Search code examples
oracleutf-8character-encodingwindows-1252

Get non-ASCII character from single character code


I have a couple databases where the NLS character encoding differs. One uses AL32UTF8 (UTF-8), and the other uses WE8MSWIN1252 (Windows 1252). Yes, this is bad, and I will push for getting things straightened out so they're the same. In the meantime, I need to write some SQL containing a non-ASCII character. For example, I need to use á, which is U+00E1 in Unicode. In UTF-8, it's represented with the hexadecimal value 0xC3A1, and in Windows 1252 it's represented with the hexadecimal value 0x00E1. (In other words, those are the byte values.)

So this gives me what I want on the UTF-8 database:

SELECT CHR(TO_NUMBER('C3A1', 'xxxx')) FROM DUAL;

And this gives me what I want on the Windows 1252 database:

SELECT CHR(TO_NUMBER('00E1', 'xxxx')) FROM DUAL;

I can't seem to figure out a way to get Oracle to just take one and convert it to the right encoding, though. I don't really care which representation I end up using. I just want to only use one hexadecimal value since the same script needs to run on both databases. How can I do that?

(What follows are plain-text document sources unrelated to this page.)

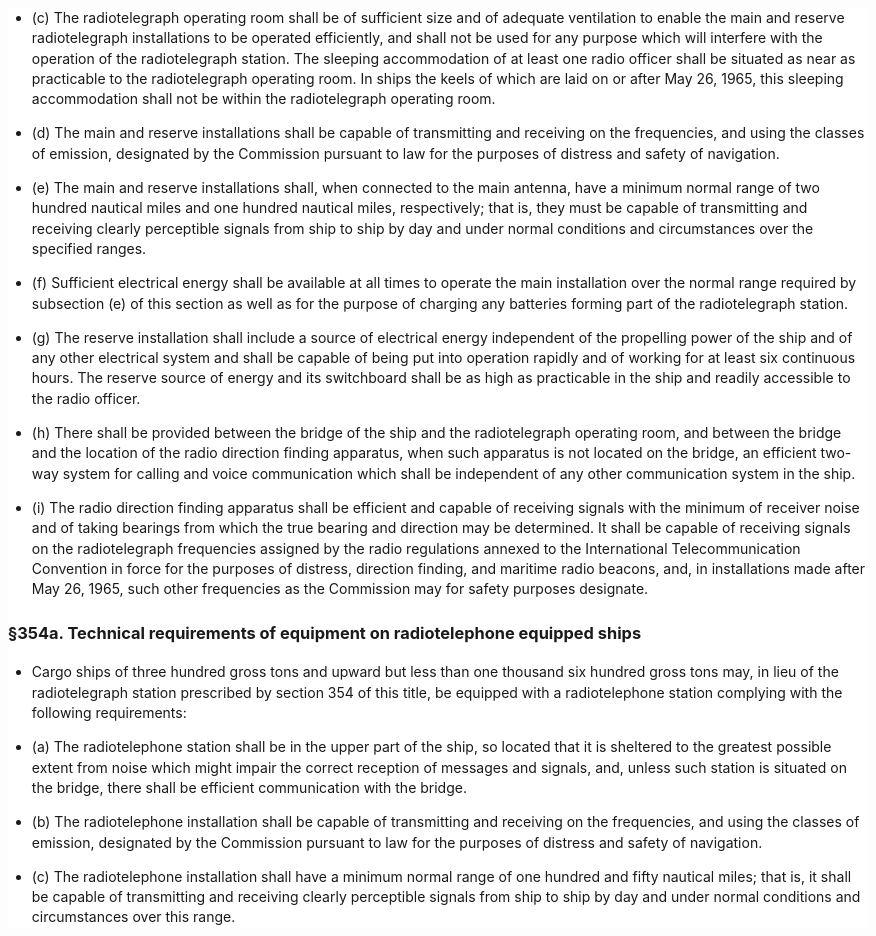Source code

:   * (c) The radiotelegraph operating room shall be of sufficient size and of adequate ventilation to enable the main and reserve radiotelegraph installations to be operated efficiently, and shall not be used for any purpose which will interfere with the operation of the radiotelegraph station. The sleeping accommodation of at least one radio officer shall be situated as near as practicable to the radiotelegraph operating room. In ships the keels of which are laid on or after May 26, 1965, this sleeping accommodation shall not be within the radiotelegraph operating room.

  * (d) The main and reserve installations shall be capable of transmitting and receiving on the frequencies, and using the classes of emission, designated by the Commission pursuant to law for the purposes of distress and safety of navigation.

  * (e) The main and reserve installations shall, when connected to the main antenna, have a minimum normal range of two hundred nautical miles and one hundred nautical miles, respectively; that is, they must be capable of transmitting and receiving clearly perceptible signals from ship to ship by day and under normal conditions and circumstances over the specified ranges.

  * (f) Sufficient electrical energy shall be available at all times to operate the main installation over the normal range required by subsection (e) of this section as well as for the purpose of charging any batteries forming part of the radiotelegraph station.

  * (g) The reserve installation shall include a source of electrical energy independent of the propelling power of the ship and of any other electrical system and shall be capable of being put into operation rapidly and of working for at least six continuous hours. The reserve source of energy and its switchboard shall be as high as practicable in the ship and readily accessible to the radio officer.

  * (h) There shall be provided between the bridge of the ship and the radiotelegraph operating room, and between the bridge and the location of the radio direction finding apparatus, when such apparatus is not located on the bridge, an efficient two-way system for calling and voice communication which shall be independent of any other communication system in the ship.

  * (i) The radio direction finding apparatus shall be efficient and capable of receiving signals with the minimum of receiver noise and of taking bearings from which the true bearing and direction may be determined. It shall be capable of receiving signals on the radiotelegraph frequencies assigned by the radio regulations annexed to the International Telecommunication Convention in force for the purposes of distress, direction finding, and maritime radio beacons, and, in installations made after May 26, 1965, such other frequencies as the Commission may for safety purposes designate.

### §354a. Technical requirements of equipment on radiotelephone equipped ships
* Cargo ships of three hundred gross tons and upward but less than one thousand six hundred gross tons may, in lieu of the radiotelegraph station prescribed by section 354 of this title, be equipped with a radiotelephone station complying with the following requirements:

* (a) The radiotelephone station shall be in the upper part of the ship, so located that it is sheltered to the greatest possible extent from noise which might impair the correct reception of messages and signals, and, unless such station is situated on the bridge, there shall be efficient communication with the bridge.

* (b) The radiotelephone installation shall be capable of transmitting and receiving on the frequencies, and using the classes of emission, designated by the Commission pursuant to law for the purposes of distress and safety of navigation.

* (c) The radiotelephone installation shall have a minimum normal range of one hundred and fifty nautical miles; that is, it shall be capable of transmitting and receiving clearly perceptible signals from ship to ship by day and under normal conditions and circumstances over this range.
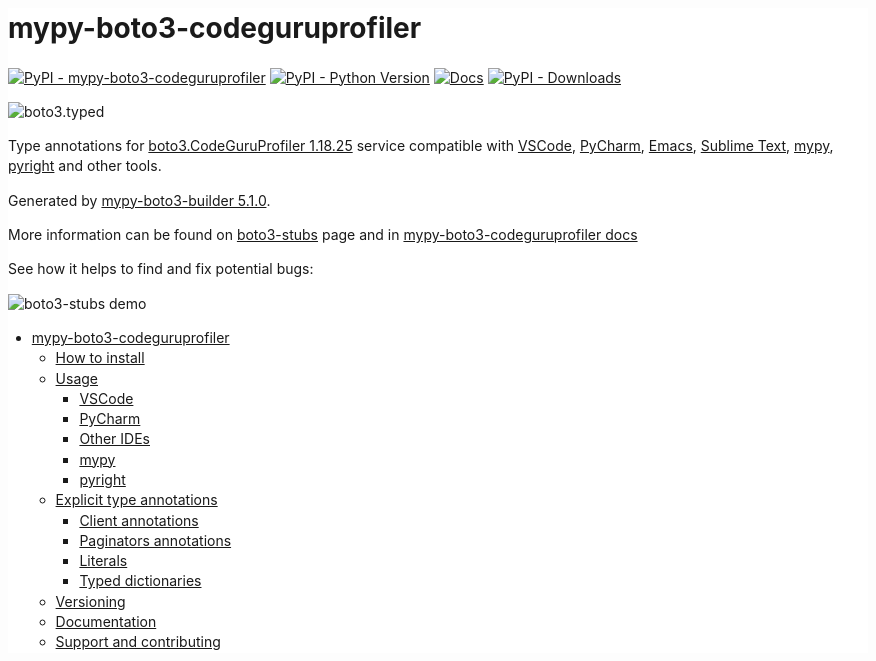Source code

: <a id="mypy-boto3-codeguruprofiler"></a>

# mypy-boto3-codeguruprofiler

[![PyPI - mypy-boto3-codeguruprofiler](https://img.shields.io/pypi/v/mypy-boto3-codeguruprofiler.svg?color=blue)](https://pypi.org/project/mypy-boto3-codeguruprofiler)
[![PyPI - Python Version](https://img.shields.io/pypi/pyversions/mypy-boto3-codeguruprofiler.svg?color=blue)](https://pypi.org/project/mypy-boto3-codeguruprofiler)
[![Docs](https://img.shields.io/readthedocs/mypy-boto3-builder.svg?color=blue)](https://mypy-boto3-builder.readthedocs.io/)
[![PyPI - Downloads](https://img.shields.io/pypi/dw/mypy-boto3-codeguruprofiler?color=blue)](https://pypistats.org/packages/mypy-boto3-codeguruprofiler)

![boto3.typed](https://github.com/vemel/mypy_boto3_builder/raw/master/logo.png)

Type annotations for
[boto3.CodeGuruProfiler 1.18.25](https://boto3.amazonaws.com/v1/documentation/api/1.18.25/reference/services/codeguruprofiler.html#CodeGuruProfiler)
service compatible with [VSCode](https://code.visualstudio.com/),
[PyCharm](https://www.jetbrains.com/pycharm/),
[Emacs](https://www.gnu.org/software/emacs/),
[Sublime Text](https://www.sublimetext.com/),
[mypy](https://github.com/python/mypy),
[pyright](https://github.com/microsoft/pyright) and other tools.

Generated by
[mypy-boto3-builder 5.1.0](https://github.com/vemel/mypy_boto3_builder).

More information can be found on
[boto3-stubs](https://pypi.org/project/boto3-stubs/) page and in
[mypy-boto3-codeguruprofiler docs](https://vemel.github.io/boto3_stubs_docs/mypy_boto3_codeguruprofiler/)

See how it helps to find and fix potential bugs:

![boto3-stubs demo](https://github.com/vemel/mypy_boto3_builder/raw/master/demo.gif)

- [mypy-boto3-codeguruprofiler](#mypy-boto3-codeguruprofiler)
  - [How to install](#how-to-install)
  - [Usage](#usage)
    - [VSCode](#vscode)
    - [PyCharm](#pycharm)
    - [Other IDEs](#other-ides)
    - [mypy](#mypy)
    - [pyright](#pyright)
  - [Explicit type annotations](#explicit-type-annotations)
    - [Client annotations](#client-annotations)
    - [Paginators annotations](#paginators-annotations)
    - [Literals](#literals)
    - [Typed dictionaries](#typed-dictionaries)
  - [Versioning](#versioning)
  - [Documentation](#documentation)
  - [Support and contributing](#support-and-contributing)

Using Oracle 11g. (Unfortunately, one is 11.1 and the other is 11.2 for the moment.)


Solution

  • Two functions can you help UNISTR and TO_CHAR:

    1. To return in the national character set of the database:

       SELECT UNISTR('\00E1') FROM DUAL;
      
    2. To return in the database character set:

       SELECT TO_CHAR(UNISTR('\00E1')) FROM DUAL;
      

    From UNISTR documentation:

    UNISTR takes as its argument a text literal or an expression that resolves to character data and returns it in the national character set. The national character set of the database can be either AL16UTF16 or UTF8. UNISTR provides support for Unicode string literals by letting you specify the Unicode encoding value of characters in the string. This is useful, for example, for inserting data into NCHAR columns.

    The Unicode encoding value has the form '\xxxx' where 'xxxx' is the hexadecimal value of a character in UCS-2 encoding format. Supplementary characters are encoded as two code units, the first from the high-surrogates range (U+D800 to U+DBFF), and the second from the low-surrogates range (U+DC00 to U+DFFF). To include the backslash in the string itself, precede it with another backslash (\).

    For portability and data preservation, Oracle recommends that in the UNISTR string argument you specify only ASCII characters and the Unicode encoding values.

    From TO_CHAR(character) documenation:

    TO_CHAR(character) converts NCHAR, NVARCHAR2, CLOB, or NCLOB data to the database character set. The value returned is always VARCHAR2.